Notable cases – a brief round up
- Trustee wrongdoing – the Norton Motorcyles (CAS-30918-M4P3) case gave rise to a very significant and lengthy determination against Stuart Garner. Mr Garner was found to have acted dishonestly, in breach of his statutory duties in relation to investments and in breach of his duties to acquire knowledge and understanding. There were also other multiple examples of maladministration.

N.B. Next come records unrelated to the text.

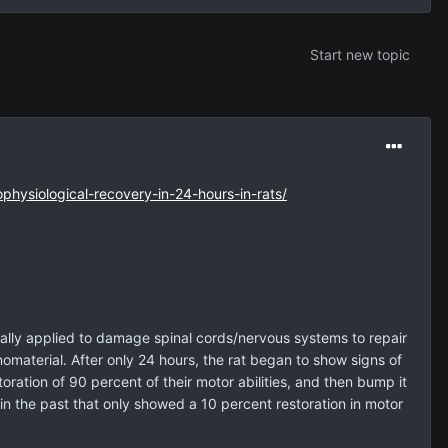
Start new topic
ophysiological-recovery-in-24-hours-in-rats/
gically applied to damage spinal cords/nervous systems to repair
omaterial. After only 24 hours, the rat began to show signs of
ration of 90 percent of their motor abilities, and then bump it
in the past that only showed a 10 percent restoration in motor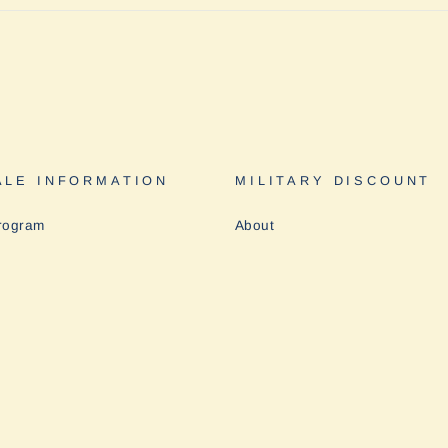
LE INFORMATION
MILITARY DISCOUNT
rogram
About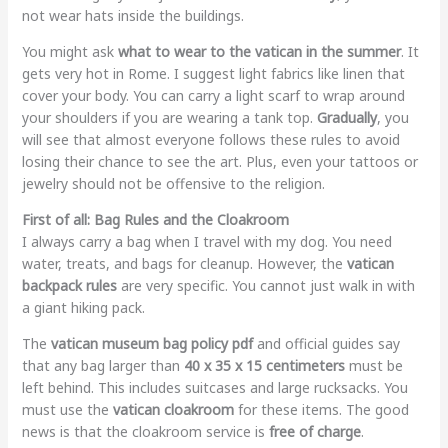
not wear hats inside the buildings.
You might ask
what to wear to the vatican in the summer
. It
gets very hot in Rome. I suggest light fabrics like linen that
cover your body. You can carry a light scarf to wrap around
your shoulders if you are wearing a tank top.
Gradually
, you
will see that almost everyone follows these rules to avoid
losing their chance to see the art. Plus, even your tattoos or
jewelry should not be offensive to the religion.
First of all: Bag Rules and the Cloakroom
I always carry a bag when I travel with my dog. You need
water, treats, and bags for cleanup. However, the
vatican
backpack rules
are very specific. You cannot just walk in with
a giant hiking pack.
The
vatican museum bag policy pdf
and official guides say
that any bag larger than
40 x 35 x 15 centimeters
must be
left behind. This includes suitcases and large rucksacks. You
must use the
vatican cloakroom
for these items. The good
news is that the cloakroom service is
free of charge
.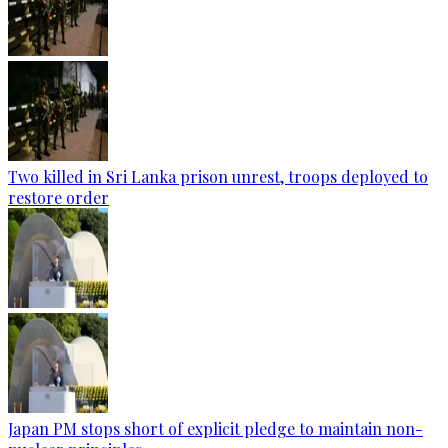
Two killed in Sri Lanka prison unrest, troops deployed to
restore order
Japan PM stops short of explicit pledge to maintain non-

- Overpayments – in the case of Mr E (PO-29198), TPO considered recoupment and equitable set-off. While recoupment is available to trustees of pension schemes, it cannot be used where a scheme was set up under statute with no trustees. In those situations, the similar remedy of set-off has to be used. Accordingly, the member (Mr E)’s entitlement and the pension overpayment (due to the Teachers Pensions Scheme) were treated as cross-claims which could be offset against one another. Accordingly, TPO concluded that the scheme could use equitable set off to effectively recover the overpayment.
- Discretionary Death Benefits – while Mr S’s case did not make it as far as Antony Arter himself, it is a useful reminder of the likely stance of TPO to discretionary death benefit cases. The beneficiary (Ms D) was awarded 50% of the lump sum. While there was a disagreement as to whether she was entitled to this sum under the scheme’s rules, she had been listed as Mr S’s next of kin, been named on the expression of wishes form and in his will. That eventually led (together with additional evidence produced by Ms D) to the Trustee paying Ms D 50% of the lump sum. The Trustee kept aside the other 50% for two years in case any of the deceased’s family came forward, including the deceased’s daughter. Ms D was not content with this outcome. TPO adjudicator agreed it was not acceptable for the Trustee to sit on this sum for two years, when the Trustee as making no active efforts to locate Mr S’s daughter and when retaining the sum for more than two years (and then paying it out) was likely to result in Ms D receiving an unauthorised payment. The parties accepted the adjudicator’s opinion that the Trustee should take a decision about the remaining 50% of the lump sum, and if the Trustee decided it should go to Ms D, they should also cover the cost of any adverse tax charges arising from it being paid outside the two year period. The adjudicator also said that the Trustee should pay Ms D £500 for the significant distress and inconvenience she had suffered. Both parties accepted the adjudicator’s opinion so the complaint was resolved without a determination.